◆ Énoncé de l'exercice
Rédigez la suite de la critique consacrée au nouveau film de Valérie Donzelli, en reprenant après la dernière phrase présentée.

◆ Texte présenté
--------------------------------------------------
Valérie Donzelli n’a pas peur des sujets casse-gueule ; on irait même jusqu’à penser qu’elle les cherche. Après les réussites de La guerre est déclarée et Main dans la main, la critique lui mange dans la main, au point de sélectionner à Cannes ce nouvel opus consacré à la vie incestueuse de frères et sœurs, au début du XVIIè siècle, s’aimant en dépit de tout et le payant de leur vie.
Un programme audacieux, un projet initialement destiné à Truffaut et remis au goût du jour : la partition est alléchante.


On ne pourra pas reprocher à Valérie Donzelli sa frilosité ; elle ambitionne un film lyrique, qui reprend un thème qui lui est cher, l’amour qui s’impose sans qu’on puisse lutter contre lui, et construit une tragédie à grands renfort de musique, de ralentis et de tableaux magnifiant les amants maudits, qui bénéficient, il est vrai, d’une certaine photogénie, surtout pour Anaïs Demoustier dont la présence magnétique parvient à irriguer certaines séquences.
--------------------------------------------------
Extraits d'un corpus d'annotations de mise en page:
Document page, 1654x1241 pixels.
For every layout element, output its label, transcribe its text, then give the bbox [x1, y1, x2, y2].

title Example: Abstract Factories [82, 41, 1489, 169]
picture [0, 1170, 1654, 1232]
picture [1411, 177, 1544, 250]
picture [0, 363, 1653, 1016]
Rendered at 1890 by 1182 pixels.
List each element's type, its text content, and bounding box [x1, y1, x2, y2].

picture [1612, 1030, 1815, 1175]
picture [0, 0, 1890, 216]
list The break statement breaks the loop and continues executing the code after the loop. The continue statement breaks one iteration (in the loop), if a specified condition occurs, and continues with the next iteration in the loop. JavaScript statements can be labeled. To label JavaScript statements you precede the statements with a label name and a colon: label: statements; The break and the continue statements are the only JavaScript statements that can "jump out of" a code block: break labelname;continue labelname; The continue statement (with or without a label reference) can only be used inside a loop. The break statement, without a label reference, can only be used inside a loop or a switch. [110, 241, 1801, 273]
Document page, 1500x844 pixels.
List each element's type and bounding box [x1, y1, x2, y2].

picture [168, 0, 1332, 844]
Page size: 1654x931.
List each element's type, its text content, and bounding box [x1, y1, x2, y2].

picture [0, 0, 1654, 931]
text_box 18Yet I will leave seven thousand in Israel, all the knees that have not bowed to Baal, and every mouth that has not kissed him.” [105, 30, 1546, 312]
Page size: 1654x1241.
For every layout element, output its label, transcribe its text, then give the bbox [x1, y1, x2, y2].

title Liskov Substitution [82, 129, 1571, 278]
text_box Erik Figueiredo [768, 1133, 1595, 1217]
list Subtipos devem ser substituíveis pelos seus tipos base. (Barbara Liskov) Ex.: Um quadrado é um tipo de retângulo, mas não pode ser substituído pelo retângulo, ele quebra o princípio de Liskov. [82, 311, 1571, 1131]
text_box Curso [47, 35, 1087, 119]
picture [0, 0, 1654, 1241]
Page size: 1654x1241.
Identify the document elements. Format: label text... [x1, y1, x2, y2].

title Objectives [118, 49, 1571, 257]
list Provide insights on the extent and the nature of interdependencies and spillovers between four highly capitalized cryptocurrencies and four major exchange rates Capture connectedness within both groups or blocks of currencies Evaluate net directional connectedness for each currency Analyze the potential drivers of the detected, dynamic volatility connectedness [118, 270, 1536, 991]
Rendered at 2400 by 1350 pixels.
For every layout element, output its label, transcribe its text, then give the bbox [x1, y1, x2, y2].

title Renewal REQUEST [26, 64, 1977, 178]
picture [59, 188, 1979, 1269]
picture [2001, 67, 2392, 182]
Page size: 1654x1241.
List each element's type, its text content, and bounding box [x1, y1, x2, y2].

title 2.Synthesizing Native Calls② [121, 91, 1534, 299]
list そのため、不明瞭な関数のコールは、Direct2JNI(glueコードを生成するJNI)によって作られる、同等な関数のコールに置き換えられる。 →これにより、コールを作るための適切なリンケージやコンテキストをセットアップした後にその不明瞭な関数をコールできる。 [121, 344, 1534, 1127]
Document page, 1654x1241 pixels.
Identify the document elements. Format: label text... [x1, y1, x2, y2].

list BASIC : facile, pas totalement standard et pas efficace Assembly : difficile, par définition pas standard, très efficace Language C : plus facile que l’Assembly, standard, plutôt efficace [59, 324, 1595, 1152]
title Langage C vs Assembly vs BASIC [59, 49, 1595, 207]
--------------------------------------------------
◆ Résultat ci-dessous
L’histoire est très linéaire, et s’abstient de poser un débat : on ne juge pas, on établit des faits, en accroissant la charge romanesque et mythologique par une distanciation permanente : le récit encadrant dans un orphelinat, des corrections, le regard des parents, de l’église ou de la loi, contrepoints effarés à une évidence hors norme.


Si elle s’en était tenue à cela, Donzelli aurait pu traiter son sujet, et le lester de quelques ambiguïtés dépassant le simple argument de l’amour fou. Mais la cinéaste se pique de nous livrer une fable universelle, et d’expérimenter la forme au profit d’intentions qui, si elles ne sont pas gratuites et vaines, restent obscures. Anachronismes mêlant un roi, des hélicoptères et un micro, plans faussement figés, les acteurs jouant juste à être immobiles, faux raccords volontaires, autant d’élément d’une préciosité visuelle et narrative qui n’apporte rien, et s’accorde à des dialogues souvent ineptes de premier degré.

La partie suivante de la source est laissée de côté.